By Jim Adair
In a column published by the National Post in December, CREA CEO Michael Bourque wrote that government bears much of the blame for the housing market imbalance of rising prices and lagging supply.
“A narrow focus on suppressing household debt has dominated the policy mix while the root causes of undersupply – including excessive red tape, fees, taxes and nimbyism – have gone largely unaddressed,” wrote Bourque. “If we want to address housing affordability in Canada, governments need to redesign the policy mix to confront these factors. For its part, the federal government could start by developing a more nuanced mortgage stress test.”
CREA and other housing industry groups have long argued that the “one-size-fits-all” stress test is hurting markets that are experiencing poor economic conditions. The test is also driving consumers to unregulated lenders that typically charge higher interest rates.
“Given the current environment, we must ask if the marginal improvement in mortgage credit quality created by the stress test is worth the many unintended consequences it causes,”
His article prompted an immediate response from Evan Siddall, president and CEO of Canada Mortgage and Housing Corp., who wrote on Twitter, “(CREA) want us to ease credit standards and increase prices further. Our analysis calculates that the proposals they favour (a rolling back of the stress test AND extending mortgage amorts) would increase house prices by $20,000 each in Toronto and $40,000 in Vancouver.
“Sellers make even more capital gains, tax-free, agents earn an extra $1,000 – $2,000 and first-time home buyers have to borrow even more to buy a house,” wrote Siddall.
“To call our policy ‘demand suppression’ is disingenuous when the federal government offers tax-free capital gains, mortgage insurance at five-per-cent down, the Home Buyers Plan AND shared equity mortgages. We are obliged to ensure that our demand-stoking policies are not excessive.”
Siddall has not been shy about criticizing the housing industry. In a speech in December, he said, “We need to call out the glorification of homeownership for the regressive canard that it is. Renting is a perfectly valid option and may in fact be the best long-term option for many households.

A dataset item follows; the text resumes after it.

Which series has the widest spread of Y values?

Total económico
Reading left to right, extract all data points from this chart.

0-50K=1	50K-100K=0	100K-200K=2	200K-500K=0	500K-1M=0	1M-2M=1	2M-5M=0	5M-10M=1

Over-promotion of homeownership is both economically and socially counter-productive, contributing to the increasing division between rich and poor.

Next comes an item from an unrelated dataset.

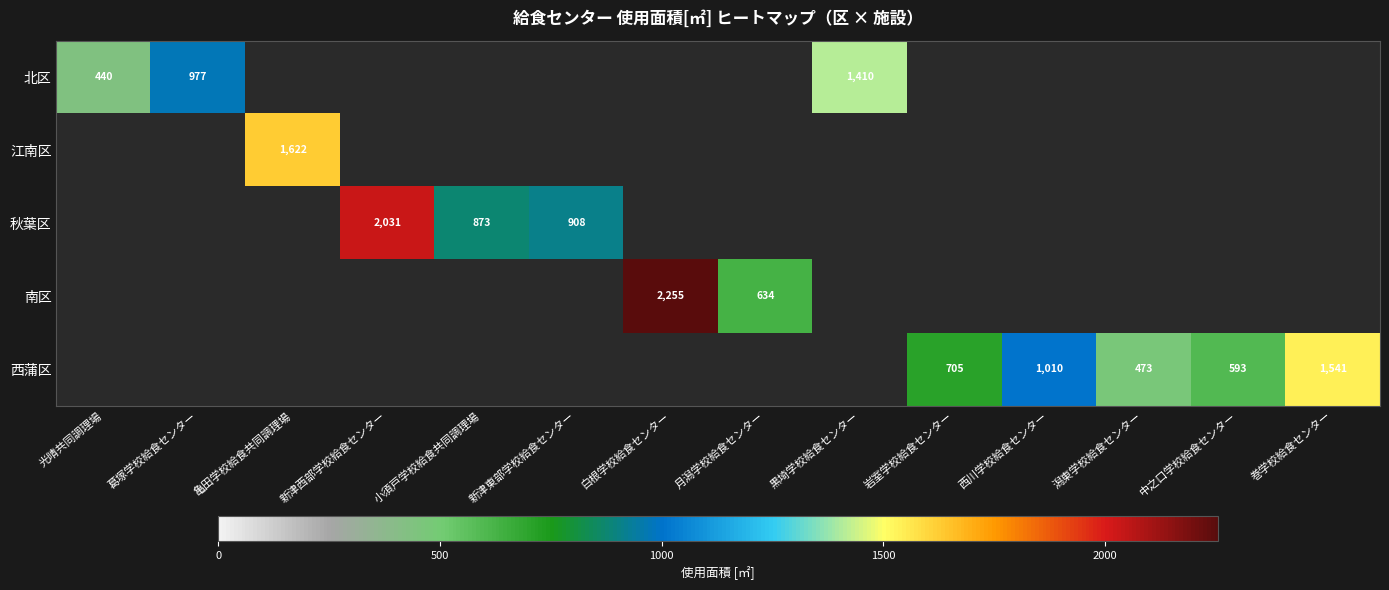

Which category has the highest value across all series?

白根学校給食センター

“We have our work cut out for us, especially in a country where the dream of a single-family home in the suburbs still burns strong for many – and fire fanned by the real estate industry that is drunk on its excess.”
In an interview with REM, Bourque said, “Look, I’ll be the first to acknowledge that of course we want real estate sales and we want Realtors to be successful. But people who think we are just self-interested on this are not seeing the bigger picture and don’t think that we can see the bigger picture.”
He says he agrees that more affordable housing is needed and there are not enough rental properties, particularly in Toronto. He agrees that more density is required and more mixed-use projects are needed.
“Having acknowledged these things, we don’t agree with those who say that because you need more of those things, you should have less homeownership. It’s nonsensical.”
Bourque says a survey conducted for CREA shows that 77 per cent of Canadians want to see changes to the stress test so that it reflects their market conditions.
During the election campaign, the Conservatives proposed eliminating the stress test for anyone refinancing their mortgage, not just those who are returning to their current lenders. “The feedback we get from Realtors is that there is definitely a disadvantage if you have to stay with your own bank, because they are less motivated to give you the best rate,” he says.
“The other thing that Siddall likes to talk about is the 30-year amortization (proposal), but both the Conservatives and the NDP had the extension to 30 years in their platforms, reflecting what they were hearing from Canadians across the country.”
Bourque says studies have shown that most Canadians pay off their mortgages early, and that those taking a 30-year mortgage would likely need a much shorter term by the time they renewed in five years. “Effectively what the 30-year amortization does is allow people to have a lower monthly payment, which allows them to get into the market. It’s substantively no different than the First Time Homebuyer incentive – except that it doesn’t require a program.”
Another idea: “Why isn’t the government looking at things like seven-year terms, where you could qualify for a 30-year insured mortgage if you took a seven-year term? Nobody can predict where the rates will be in seven years, but you can pretty accurately predict the person is going to be better off from an income standpoint in seven years,” says Bourque.
“We’re just finding that there’s a lack of imagination being applied to these things. And that’s why we would like to open them up for review.”